Task description:
Reproduce the rows below, from the very first line through the line containing "een relatief lange levensduur heeft. De", with both of those lines included.

Data records:

---

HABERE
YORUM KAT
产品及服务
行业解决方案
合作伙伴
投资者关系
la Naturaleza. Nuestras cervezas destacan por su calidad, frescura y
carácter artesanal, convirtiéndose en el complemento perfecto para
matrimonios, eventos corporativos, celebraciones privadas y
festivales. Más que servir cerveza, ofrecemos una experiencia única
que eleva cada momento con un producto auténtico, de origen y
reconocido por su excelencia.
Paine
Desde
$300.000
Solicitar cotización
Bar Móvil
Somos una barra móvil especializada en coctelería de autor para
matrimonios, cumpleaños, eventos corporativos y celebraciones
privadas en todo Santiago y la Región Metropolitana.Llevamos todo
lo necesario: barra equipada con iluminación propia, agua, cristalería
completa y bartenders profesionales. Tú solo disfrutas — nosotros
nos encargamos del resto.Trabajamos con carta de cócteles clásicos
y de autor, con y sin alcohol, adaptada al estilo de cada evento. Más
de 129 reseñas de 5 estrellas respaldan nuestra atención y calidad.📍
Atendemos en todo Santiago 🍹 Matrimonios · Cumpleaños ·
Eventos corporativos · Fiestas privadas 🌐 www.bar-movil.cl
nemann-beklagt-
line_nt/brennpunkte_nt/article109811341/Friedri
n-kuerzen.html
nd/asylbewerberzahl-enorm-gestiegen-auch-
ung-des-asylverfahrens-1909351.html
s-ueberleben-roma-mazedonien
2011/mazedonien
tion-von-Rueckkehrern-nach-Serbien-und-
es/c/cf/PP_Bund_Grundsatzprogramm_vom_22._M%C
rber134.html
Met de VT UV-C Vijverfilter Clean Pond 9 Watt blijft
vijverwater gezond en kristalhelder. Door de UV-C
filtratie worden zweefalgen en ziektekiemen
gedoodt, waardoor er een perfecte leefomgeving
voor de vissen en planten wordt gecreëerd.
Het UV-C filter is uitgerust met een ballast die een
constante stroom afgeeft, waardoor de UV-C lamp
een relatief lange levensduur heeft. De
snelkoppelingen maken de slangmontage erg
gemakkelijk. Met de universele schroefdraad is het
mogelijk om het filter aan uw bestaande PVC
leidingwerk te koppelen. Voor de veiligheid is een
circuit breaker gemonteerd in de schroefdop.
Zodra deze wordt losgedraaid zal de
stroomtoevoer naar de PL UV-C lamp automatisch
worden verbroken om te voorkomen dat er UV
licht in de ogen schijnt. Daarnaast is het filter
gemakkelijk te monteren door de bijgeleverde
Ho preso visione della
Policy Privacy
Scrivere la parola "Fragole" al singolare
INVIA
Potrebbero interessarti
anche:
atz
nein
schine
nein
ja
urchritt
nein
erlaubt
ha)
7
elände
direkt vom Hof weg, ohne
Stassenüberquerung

---

Completed task:
HABERE
YORUM KAT
产品及服务
行业解决方案
合作伙伴
投资者关系
la Naturaleza. Nuestras cervezas destacan por su calidad, frescura y
carácter artesanal, convirtiéndose en el complemento perfecto para
matrimonios, eventos corporativos, celebraciones privadas y
festivales. Más que servir cerveza, ofrecemos una experiencia única
que eleva cada momento con un producto auténtico, de origen y
reconocido por su excelencia.
Paine
Desde
$300.000
Solicitar cotización
Bar Móvil
Somos una barra móvil especializada en coctelería de autor para
matrimonios, cumpleaños, eventos corporativos y celebraciones
privadas en todo Santiago y la Región Metropolitana.Llevamos todo
lo necesario: barra equipada con iluminación propia, agua, cristalería
completa y bartenders profesionales. Tú solo disfrutas — nosotros
nos encargamos del resto.Trabajamos con carta de cócteles clásicos
y de autor, con y sin alcohol, adaptada al estilo de cada evento. Más
de 129 reseñas de 5 estrellas respaldan nuestra atención y calidad.📍
Atendemos en todo Santiago 🍹 Matrimonios · Cumpleaños ·
Eventos corporativos · Fiestas privadas 🌐 www.bar-movil.cl
nemann-beklagt-
line_nt/brennpunkte_nt/article109811341/Friedri
n-kuerzen.html
nd/asylbewerberzahl-enorm-gestiegen-auch-
ung-des-asylverfahrens-1909351.html
s-ueberleben-roma-mazedonien
2011/mazedonien
tion-von-Rueckkehrern-nach-Serbien-und-
es/c/cf/PP_Bund_Grundsatzprogramm_vom_22._M%C
rber134.html
Met de VT UV-C Vijverfilter Clean Pond 9 Watt blijft
vijverwater gezond en kristalhelder. Door de UV-C
filtratie worden zweefalgen en ziektekiemen
gedoodt, waardoor er een perfecte leefomgeving
voor de vissen en planten wordt gecreëerd.
Het UV-C filter is uitgerust met een ballast die een
constante stroom afgeeft, waardoor de UV-C lamp
een relatief lange levensduur heeft. De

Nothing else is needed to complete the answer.